Confirmatory tetrad analysis (CTA) is a useful tool to empirically substantiate the mode of a latent variable’s measurement model (i.e., formative or reflective). The application of CTA enables researchers to avoid incorrect measurement model specification.
Measurement model misspecification is a threat to the validity of SEM results (Jarvis et al., 2003). For example, modeling latent variables reflectively when the conceptualization of the measurement model should be a formative specification can result in biased results. In addition, formative indicators produce lower outer loadings when represented in a reflective measurement model.
Any attempt to purify formative indicators based on correlation patterns among the indicators can have adverse consequences for the content validity of the construct. Empirically, the results in the measurement model and structural model can significantly change before and after eliminating indicators. For these reasons, researchers must avoid measurement model misspecification to ensure the validity of their results conceptually, theoretically, and empirically.
The CTA-PLS (Gudergan et al., 2008) facilitates empirical evaluation of cause-effect relationships for latent variables and their specification of indicators in measurement models. When applied, the statistical test offers empirical information that facilitates determining a latent variable’s mode of measurement model (i.e., reflective or formative) and provides support for avoiding incorrect measurement model specification.
CTA-PLS builds on the concept of tetrads (τ), which describe the relationship between pairs of covariances. Covarince shows how the two variables differ. For example, consider a reflectively measured latent variable with four indicators. For this construct, we obtain six covariances (s) between all possible pairs of the four indicators, as shown below:
A tetrad is the difference of the product of one pair of covariances and the product of another pair of covariances. The six covariances of four indicator variables result in six unique pairings that form three tetrads:
τ1234 = σ12 * σ34 – σ13 * σ24
τ1342 = σ13 * σ42 – σ14 * σ32
τ1423 = σ14 * σ23 – σ12 * σ43
Important Note:
The theoretical reasoning backed by literature review of construct being formative or reflective is on top most priority urrespective of the results of CTA.
Each construct must have at leat 4 items (as the name is tetrad)
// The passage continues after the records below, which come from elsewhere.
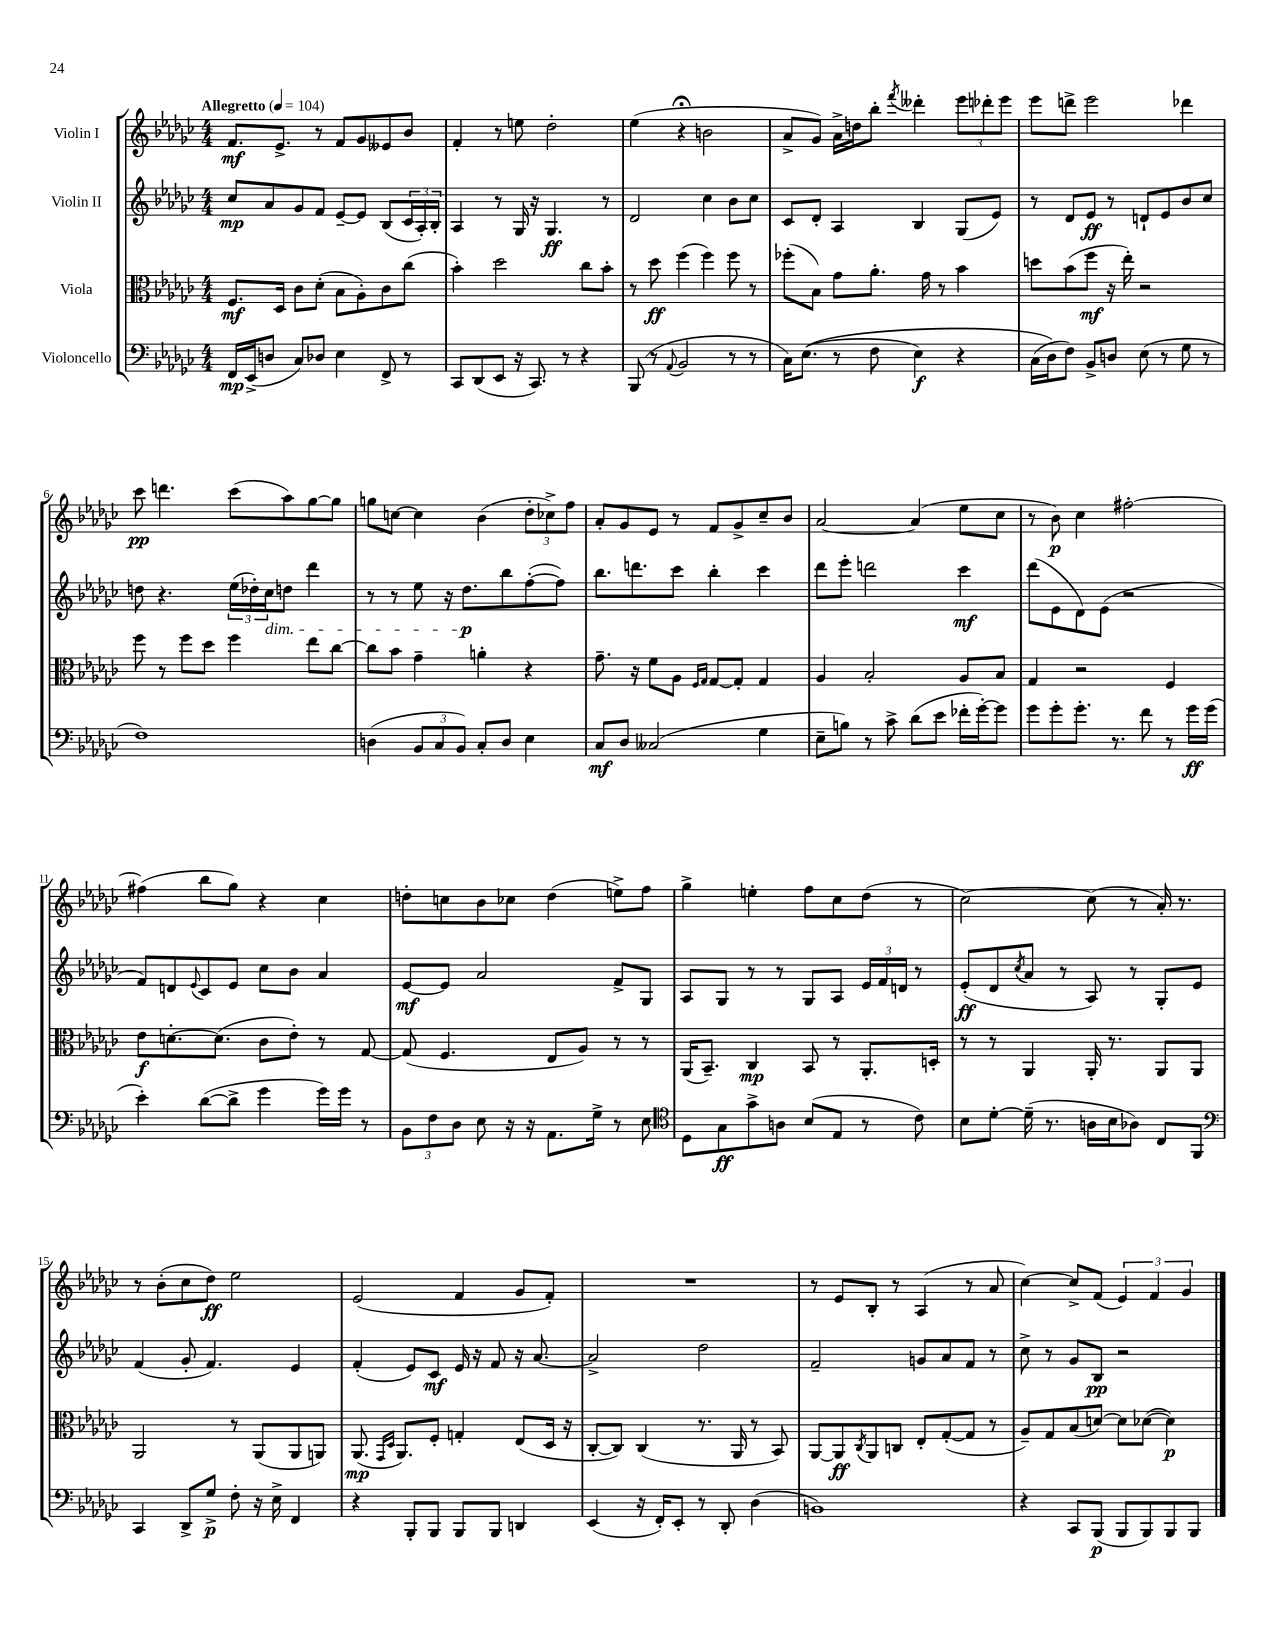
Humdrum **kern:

**kern	**kern	**kern	**kern
*staff4	*staff3	*staff2	*staff1
*clefF4	*clefC3	*clefG2	*clefG2
*k[b-e-a-d-g-c-]	*k[b-e-a-d-g-c-]	*k[b-e-a-d-g-c-]	*k[b-e-a-d-g-c-]
*M4/4	*M4/4	*M4/4	*M4/4
*MM104	*MM104	*MM104	*MM104
16FF	8.F	8cc-	8.f
(16EE-^	.	.	.
8D	.	8a-	.
.	16D-	.	8.e-^
8C-)	8c-	8g-	.
8D-	(8d-'	8f	8r
4E-	8B-	[8e-~	8f
.	8A-')	8e-]	8g-
8FF^	8c-	(8B-	8e--
8r	(8cc-	24c-	8b-
.	.	24A-')	.
.	.	24B-'	.
=	=	=	=
8CC-	4b-')	4A-	4f'
(8DD-	.	.	.
8EE-	2dd-	8r	8r
16r	.	16G-	8ee
8.CC-)	.	16r	.
.	.	4.G-	2dd-'
8r	.	.	.
4r	8cc-	.	.
.	8b-'	8r	.
=	=	=	=
(8BBB-	8r	2d-	(4ee-
8r	8dd-	.	.
8qqAA-	.	.	.
2BB-	(4ff	.	4r;
.	4ff)	4cc-	2b
8r	8ff	8b-	.
8r	8r	8cc-	.
=	=	=	=
16C-)	(8ff-'	8c-	8a-^
&((8.E-	.	.	.
.	8B-)	8d-'	8g-)
8r	8g-	4A-	16a-^
.	.	.	16dd
8F	8.a-'	.	8bb-'
.	.	.	8qfff
4E-)	.	4B-	4ddd--'
.	16g-	.	.
.	8r	.	.
4r	4b-	(8G-	12eee-
.	.	.	12ddd-'
.	.	8e-)	.
.	.	.	12eee-
=	=	=	=
(16C-	8dd	8r	8eee-
16D-&)	.	.	.
8F)	(8b-	8d-	8ddd^
8BB-^	8ff	8e-	2eee-
8D	16r	8r	.
.	16ee-')	.	.
(8E-	2r	8d`	.
8r	.	8e-	.
8G-	.	8b-	4ddd-
8r	.	8cc-	.
=	=	=	=
1F)	8ff	8dd	8ccc-
.	8r	4.r	4.ddd
.	8ff	.	.
.	8dd-	.	.
.	4ff	(24ee-	(8ccc-
.	.	24dd-')	.
.	.	24cc-	.
.	.	8dd	8aa-)
.	8ee-	4ddd-	[8gg-
.	[8cc-	.	8gg-]
=	=	=	=
(4D	8cc-]	8r	8gg
.	8b-	8r	[8cc
12BB-	4g-~	8ee-	4cc]
12C-	.	.	.
.	.	16r	.
12BB-)	.	.	.
.	.	8.dd-	.
8C-'	4a'	.	(4b-
8D	.	8bb-	.
4E-	4r	([8ff'	12dd-'
.	.	.	12cc-^)
.	.	8ff])	.
.	.	.	12ff
=	=	=	=
8C-	8.g-~	8.bb-	8a-'
8D-	.	.	8g-
.	16r	8.ddd	.
(2C--	8f	.	8e-
.	8A-	8ccc-	8r
.	16qqF	.	.
.	16qqG-	.	.
.	[8G-	4bb-'	8f
.	8G-']	.	8g-^
4G-	4G-	4ccc-	8cc-~
.	.	.	8b-
=	=	=	=
8E-~	4A-	8ddd-	[2a-
8B)	.	8eee-'	.
8r	2B-'	2ddd	.
8c-^	.	.	.
(8d-	.	.	(4a-]
8e-	.	.	.
16f-'	8A-	4ccc-	8ee-
[16g-')	.	.	.
8g-]	8B-	.	8cc-
=	=	=	=
8g-	4G-	(8ddd-	8r
8g-'	.	8e-	8b-)
8.g-'	2r	8d-)	4cc-
.	.	(8e-	.
8.r	.	.	.
.	.	2r	[2ff#'
8f	.	.	.
8r	4F	.	.
16g-	.	.	.
(16g-	.	.	.
=	=	=	=
4e-')	8e-	8f)	(4ff#]
.	[8.d'	8d	.
.	.	8qqe-	.
([8d-	.	8c-	8bb-
.	(8.d]	.	.
8d-^]	.	8e-	8gg-)
4g-	8c-	8cc-	4r
.	8e-')	8b-	.
16g-)	8r	4a-	4cc-
16g-	.	.	.
8r	[8G-	.	.
=	=	=	=
12BB-	(8G-]	[8e-	8dd'
12F	.	.	.
.	4.F	8e-]	8cc
12D-	.	.	.
8E-	.	2a-	8b-
16r	.	.	8cc-
16r	.	.	.
8.AA-	8E-	.	(4dd
.	8A-)	.	.
16G-^	.	.	.
8r	8r	8f^	8ee^)
8E-	8r	8G-	8ff
=	=	=	=
*clefC4	*	*	*
8D-	(16AA-	8A-	4gg-^
.	8.BB-~)	.	.
8G-	.	8G-	.
8g-^	4C-	8r	4ee'
8A	.	8r	.
(8B-	8BB-	8G-	8ff
8E-	8r	8A-	8cc-
8r	8.AA-'	24e-	(8dd-
.	.	24f	.
.	.	24d	.
8c-)	.	8r	8r
.	16D'	.	.
=	=	=	=
8B-	8r	(8e-'	[2cc-)
[8d-'	8r	8d-	.
.	.	8qcc-	.
(16d-~]	4AA-	8a-	.
8.r	.	.	.
.	.	8r	.
16A	16AA-'	8A-)	(8cc-]
16B-	8.r	.	.
8A-)	.	8r	8r
8C-	8AA-	8G-'	16a-')
.	.	.	8.r
8FF	8AA-	8e-	.
=	=	=	=
*clefF4	*	*	*
4CC-	2AA-	(4f	8r
.	.	.	(8b-'
8DD-^	.	8g-'	8cc-
8G-^	.	4.f)	8dd-)
8F'	8r	.	2ee-
16r	(8AA-	.	.
16E-^	.	.	.
4FF	8AA-	4e-	.
.	8AA)	.	.
=	=	=	=
4r	(8.AA-	(4f'	(2e-
.	16qqGG-	.	.
.	16qqD-	.	.
.	8.AA-)	.	.
8BBB-'	.	8e-)	.
8BBB-	8F'	8c-	.
8BBB-	4G'	16e-	4f
.	.	16r	.
8BBB-	.	8f	.
4DD	(8E-	16r	8g-
.	.	[8.a-	.
.	16D-	.	8f')
.	16r	.	.
=	=	=	=
(4EE-	[8C-'	2a-^]	1r
.	8C-])	.	.
16r	(4C-	.	.
16FF')	.	.	.
8EE-'	.	.	.
8r	8.r	2dd-	.
8DD-'	.	.	.
.	16AA-	.	.
(4D-	8r	.	.
.	8BB-)	.	.
=	=	=	=
1BB)	[8AA-	2f~	8r
.	8AA-]	.	8e-
.	8qC-	.	.
.	8AA-	.	8B-'
.	8C	.	8r
.	8E-'	8g	(4A-
.	([8G-'	8a-	.
.	8G-]	8f	8r
.	8r	8r	8a-
=	=	=	=
4r	8A-~)	8cc-^	[4cc-)
.	8G-	8r	.
8CC-	(8B-	8g-	8cc-^]
(8BBB-	[8d)	8B-	(8f
8BBB-	8d]	2r	6e-)
8BBB-)	([8d-	.	.
.	.	.	6f
8BBB-	4d-])	.	.
.	.	.	6g-
8BBB-	.	.	.
==	==	==	==
*-	*-	*-	*-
Maximum of 25 items should be there.
Path/relationship does not matter.
CTA only concerns about covariance.
Construct the model
Check the p-value (preferably confidence interval) of all the tetrads of each construct.
If 80% of tetrads have a p-value more than 0.05, then it is a reflective construct.
If 80% of the confidence Interval of the estimated tetrad contains zero, then it is a reflective construct.
If the signs of the upper and lower CI values are different (positive and negative / +/-), then the construct is reflective.
If the signs of both upper and lower CI values are positive or negative (+/+ OR -/-), then the construct is formative.
Install the European Customer Satisfaction Index (ECSI) in your SmartPLS 4.
Assess the CTA.
Gamst-Klaussen, T., Gudex, C., & Olsen, J. A. (2018). Exploring the causal and effect nature of EQ-5D dimensions: an application of confirmatory tetrad analysis and confirmatory factor analysis. Health and quality of life outcomes, 16(1), 1-10.
Gudergan, S. P., Ringle, C. M., Wende, S., & Will, A. (2008). Confirmatory tetrad analysis in PLS path modeling. Journal of business research, 61(12), 1238-1249.
Kono, S., Ito, E., & Loucks-Atkinson, A. (2021). Are leisure constraints models reflective or formative?: Evidence from confirmatory tetrad analyses. Leisure Sciences, 44(1), 55-76.
Valaei, N. (2017). Organizational structure, sense making activities and SMEs’ competitiveness: An application of confirmatory tetrad analysis-partial least squares (CTA-PLS). VINE Journal of Information and Knowledge Management Systems, 47(1), 16-41.